Correlation Between Tether and Bitcoin Gold
Can any of the company-specific risk be diversified away by investing in both Tether and Bitcoin Gold at the same time? Although using a correlation coefficient on its own may not help to predict future stock returns, this module helps to understand the diversifiable risk of combining Tether and Bitcoin Gold into the same portfolio, which is an essential part of the fundamental portfolio management process.
By analyzing existing cross correlation between Tether and Bitcoin Gold, you can compare the effects of market volatilities on Tether and Bitcoin Gold and check how they will diversify away market risk if combined in the same portfolio for a given time horizon. You can also utilize pair trading strategies of matching a long position in Tether with a short position of Bitcoin Gold. Check out your portfolio center. Please also check ongoing floating volatility patterns of Tether and Bitcoin Gold.
Diversification Opportunities for Tether and Bitcoin Gold
0.0 | Correlation Coefficient |
Pay attention - limited upside
The 3 months correlation between Tether and Bitcoin is 0.0. Overlapping area represents the amount of risk that can be diversified away by holding Tether and Bitcoin Gold in the same portfolio, assuming nothing else is changed. The correlation between historical prices or returns on Bitcoin Gold and Tether is a relative statistical measure of the degree to which these equity instruments tend to move together. The correlation coefficient measures the extent to which returns on Tether are associated (or correlated) with Bitcoin Gold. Values of the correlation coefficient range from -1 to +1, where. The correlation of zero (0) is possible when the price movement of Bitcoin Gold has no effect on the direction of Tether i.e., Tether and Bitcoin Gold go up and down completely randomly.

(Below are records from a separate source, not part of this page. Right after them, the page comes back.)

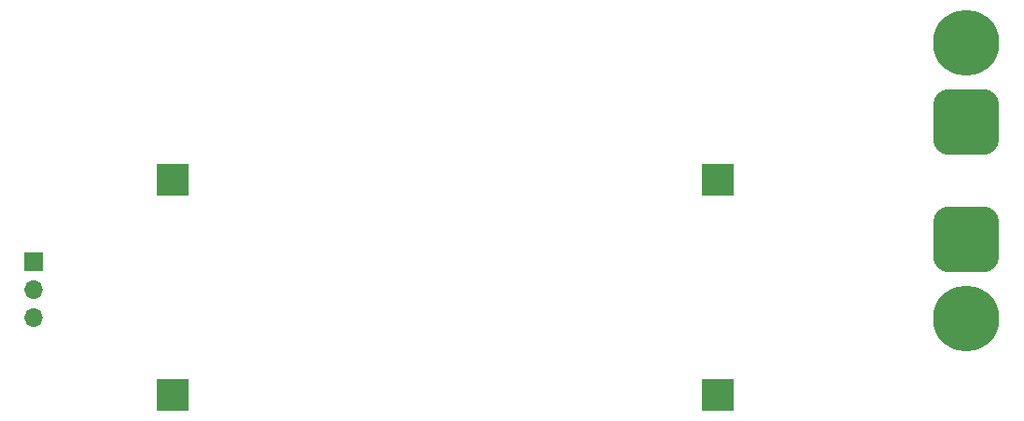
<source format=gbr>
%TF.GenerationSoftware,KiCad,Pcbnew,7.0.0*%
%TF.CreationDate,2023-03-08T15:40:00-05:00*%
%TF.ProjectId,left-side,6c656674-2d73-4696-9465-2e6b69636164,rev?*%
%TF.SameCoordinates,Original*%
%TF.FileFunction,Soldermask,Bot*%
%TF.FilePolarity,Negative*%
%FSLAX46Y46*%
G04 Gerber Fmt 4.6, Leading zero omitted, Abs format (unit mm)*
G04 Created by KiCad (PCBNEW 7.0.0) date 2023-03-08 15:40:00*
%MOMM*%
%LPD*%
G01*
G04 APERTURE LIST*
G04 Aperture macros list*
%AMRoundRect*
0 Rectangle with rounded corners*
0 $1 Rounding radius*
0 $2 $3 $4 $5 $6 $7 $8 $9 X,Y pos of 4 corners*
0 Add a 4 corners polygon primitive as box body*
4,1,4,$2,$3,$4,$5,$6,$7,$8,$9,$2,$3,0*
0 Add four circle primitives for the rounded corners*
1,1,$1+$1,$2,$3*
1,1,$1+$1,$4,$5*
1,1,$1+$1,$6,$7*
1,1,$1+$1,$8,$9*
0 Add four rect primitives between the rounded corners*
20,1,$1+$1,$2,$3,$4,$5,0*
20,1,$1+$1,$4,$5,$6,$7,0*
20,1,$1+$1,$6,$7,$8,$9,0*
20,1,$1+$1,$8,$9,$2,$3,0*%
G04 Aperture macros list end*
%ADD10R,1.700000X1.700000*%
%ADD11O,1.700000X1.700000*%
%ADD12RoundRect,1.500000X1.500000X-1.500000X1.500000X1.500000X-1.500000X1.500000X-1.500000X-1.500000X0*%
%ADD13C,6.000000*%
%ADD14R,3.000000X3.000000*%
%ADD15RoundRect,1.500000X-1.500000X1.500000X-1.500000X-1.500000X1.500000X-1.500000X1.500000X1.500000X0*%
G04 APERTURE END LIST*
D10*
%TO.C,J3*%
X62737999Y-125475999D03*
D11*
X62737999Y-128015999D03*
X62737999Y-130555999D03*
%TD*%
D12*
%TO.C,J1*%
X147320000Y-112776000D03*
D13*
X147320000Y-105576000D03*
%TD*%
D14*
%TO.C,A1*%
X124825999Y-118011999D03*
X124825999Y-137511999D03*
X75325999Y-137511999D03*
X75325999Y-118011999D03*
%TD*%
D15*
%TO.C,J2*%
X147320000Y-123400000D03*
D13*
X147320000Y-130600000D03*
%TD*%
M02*

</source>
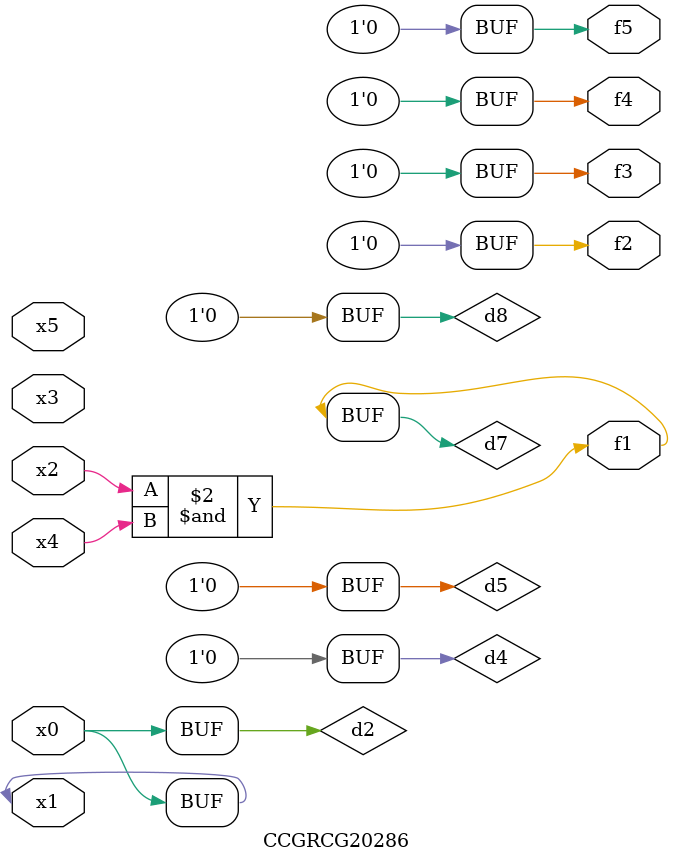
<source format=v>
module CCGRCG20286(
	input x0, x1, x2, x3, x4, x5,
	output f1, f2, f3, f4, f5
);

	wire d1, d2, d3, d4, d5, d6, d7, d8, d9;

	nand (d1, x1);
	buf (d2, x0, x1);
	nand (d3, x2, x4);
	and (d4, d1, d2);
	and (d5, d1, d2);
	nand (d6, d1, d3);
	not (d7, d3);
	xor (d8, d5);
	nor (d9, d5, d6);
	assign f1 = d7;
	assign f2 = d8;
	assign f3 = d8;
	assign f4 = d8;
	assign f5 = d8;
endmodule

</source>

Pair Corralation between Tether and Bitcoin Gold
Assuming the 90 days trading horizon Tether is not expected to generate positive returns. However, Tether is 65.29 times less risky than Bitcoin Gold. It waists most of its returns potential to compensate for thr risk taken. Bitcoin Gold is generating about 0.04 per unit of risk. If you would invest 2,752 in Bitcoin Gold on January 25, 2024 and sell it today you would earn a total of 696.00 from holding Bitcoin Gold or generate 25.29% return on investment over 90 days.
Time Period | 3 Months [change] |
Direction | Flat |
Strength | Insignificant |
Accuracy | 100.0% |
Values | Daily Returns |
Tether vs. Bitcoin Gold
Performance |
Timeline |
Tether |
Bitcoin Gold |
Tether and Bitcoin Gold Volatility Contrast
Predicted Return Density |
Returns |
Pair Trading with Tether and Bitcoin Gold
The main advantage of trading using opposite Tether and Bitcoin Gold positions is that it hedges away some unsystematic risk. Because of two separate transactions, even if Tether position performs unexpectedly, Bitcoin Gold can make up some of the losses. Pair trading also minimizes risk from directional movements in the market. For example, if an entire industry or sector drops because of unexpected headlines, the short position in Bitcoin Gold will offset losses from the drop in Bitcoin Gold's long position.The idea behind Tether and Bitcoin Gold pairs trading is to make the combined position market-neutral, meaning the overall market's direction will not affect its win or loss (or potential downside or upside). This can be achieved by designing a pairs trade with two highly correlated stocks or equities that operate in a similar space or sector, making it possible to obtain profits through simple and relatively low-risk investment.Bitcoin Gold vs. Bitcoin | Bitcoin Gold vs. Dogecoin | Bitcoin Gold vs. Bitcoin Cash | Bitcoin Gold vs. Litecoin |
Check out your portfolio center.Note that this page's information should be used as a complementary analysis to find the right mix of equity instruments to add to your existing portfolios or create a brand new portfolio. You can also try the Equity Valuation module to check real value of public entities based on technical and fundamental data.